When interpreters for high-level programming languages are involved, we get a completely different range of processing speeds. Here are some quick timing results:

  • the Espruino JavaScript engine, running on a 72 MHz STM32F103 can perform around 1500 iterations per second (note that Espruino does no tokenisation, it parses and interprets each line of source code, including loops, over and over again)

  • for comparison, the Tiny Basic Plus code (in C) running on that same 72 MHz STM32F103 does some 100,000 iterations per second, that’s 10 µs per loop cycle

  • and lastly, probably the silliest example of all: an STM32F103 at 72 MHz, emulating a 6502 MPU, which in turn is running a 10K Basic interpreter: 1,000 cycles/second

So what we’re seeing here is a spread of nearly 6 orders of magnitude. Does it matter?

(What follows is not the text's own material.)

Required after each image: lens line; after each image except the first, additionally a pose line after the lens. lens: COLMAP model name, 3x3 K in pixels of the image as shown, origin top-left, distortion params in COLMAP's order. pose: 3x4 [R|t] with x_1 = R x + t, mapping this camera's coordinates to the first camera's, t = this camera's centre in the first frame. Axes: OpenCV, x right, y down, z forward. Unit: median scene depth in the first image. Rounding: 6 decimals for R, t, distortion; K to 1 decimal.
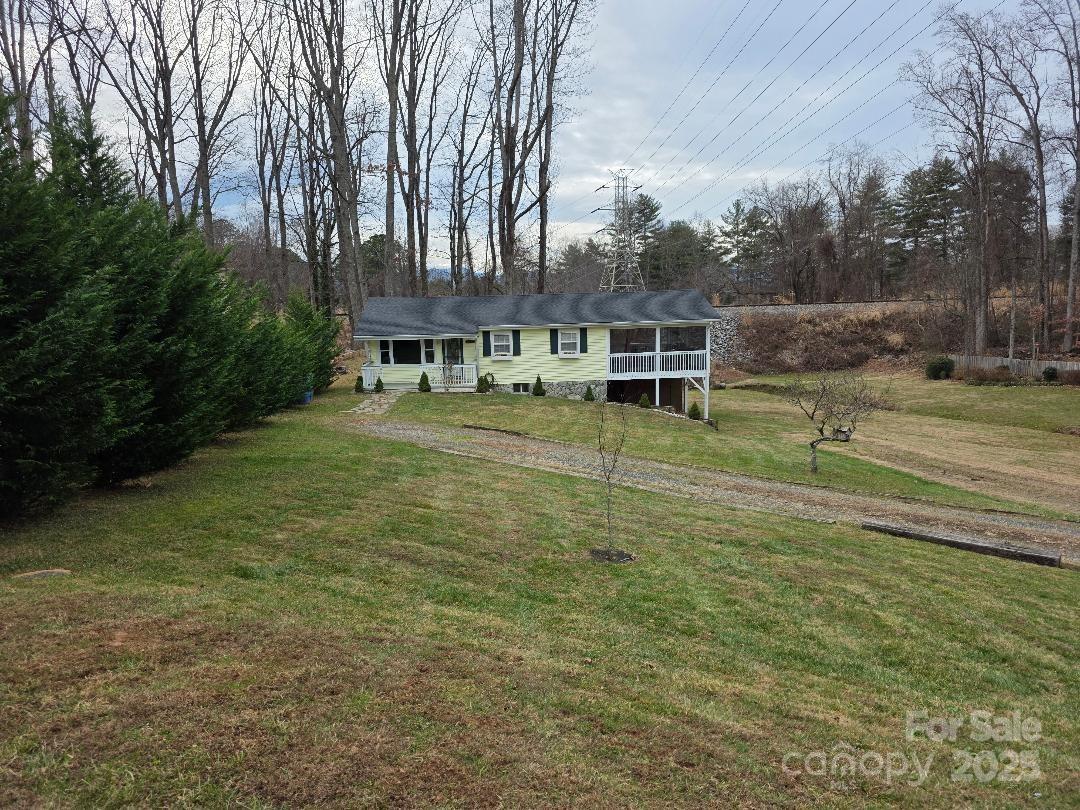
lens RADIAL K [[730.4, 0, 538.1], [0, 730.4, 403.4], [0, 0, 1]] dist [0.009429, -0.001490]
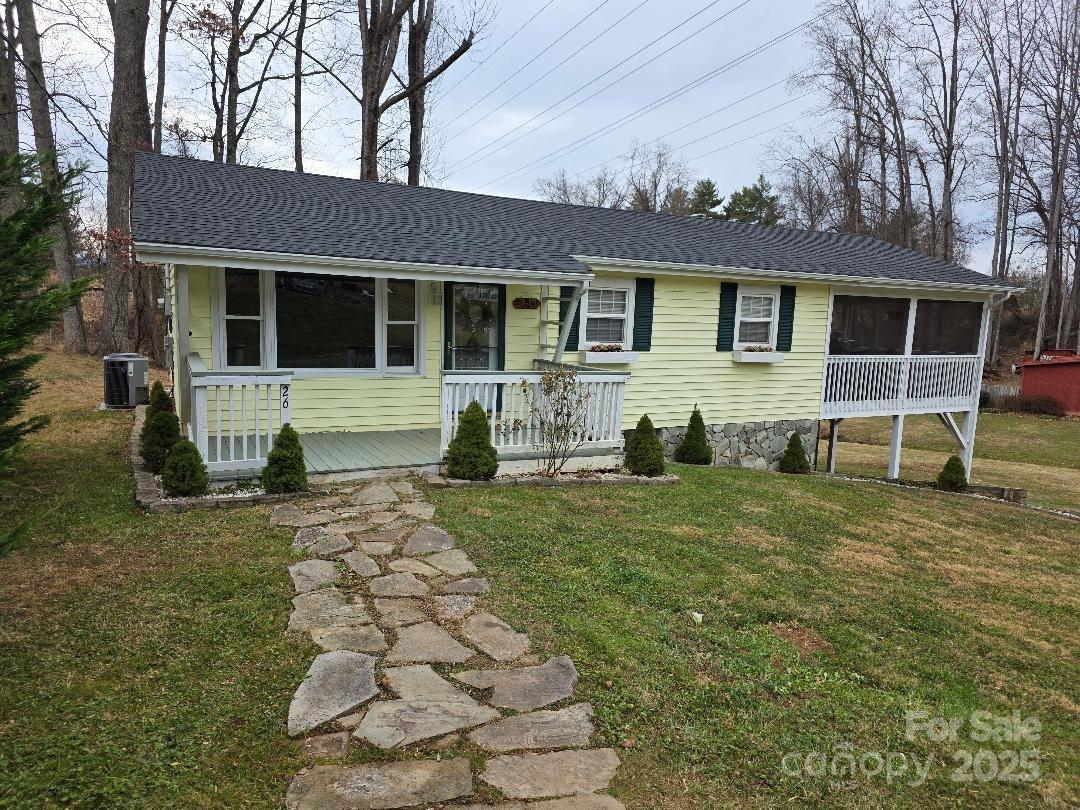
lens RADIAL K [[730.4, 0, 541.0], [0, 730.4, 406.8], [0, 0, 1]] dist [0.009429, -0.001490]
pose [[0.912631, 0.002930, 0.408774, -0.216945], [0.004337, 0.999849, -0.016849, -0.032792], [-0.408762, 0.017150, 0.912480, 0.696929]]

Actually, that’s not so clear cut. Even that very last silly example, needing 1 millisecond to perform a single BASIC loop iteration, may be more than fast enough to handle a periodic sensor readout and wireless node transmission. In terms of speed, that is.

In terms of power consumption, less so, probably: if the node needs 10 ms to do its thing once a second, then that’s 1 % of the time, at full speed, drawing at least a few milliamps. Not so great for truly low-power nodes, i.e. if you want to run it for years on a coin cell.

But even just one or two orders of magnitude faster, and the on-time of such a node would drop accordingly. Tiny Basic Plus on the STM32 µC might already be fine, for example.

It’s hard to draw clear conclusions from this quick, and somewhat arbitrary, comparison. Clearly, µCs are more than enough for the bulk of home monitoring & automation tasks, even when running an interpreter of some sort. Espruino may not be quite there (yet?).

FPGA’s are total overkill, unless you’re implementing a soft core for a specific purpose, and need to perform a high-speed task on the side, such as some audio or video processing. But they do offer the fascinating capability of shape-shifting into whatever type of computing device you need. And they are reconfigurable on the fly, which has intriguing implications.

Lastly, we should not under-estimate the performance of modern laptop / desktop chips. They are totally beyond the embedded µC’s league. Then again, so are their prices…

So the concluding remark for now has to be “it depends”. With speed not really being a major factor, and the performance loss of an interpreter no longer being a show stopper. Maybe we can now put software development ease and long-term flexibility first?

This is the real art of good engineering – balancing all the constraints (cost, convenience, configurability, etc) to derive an optimum solution.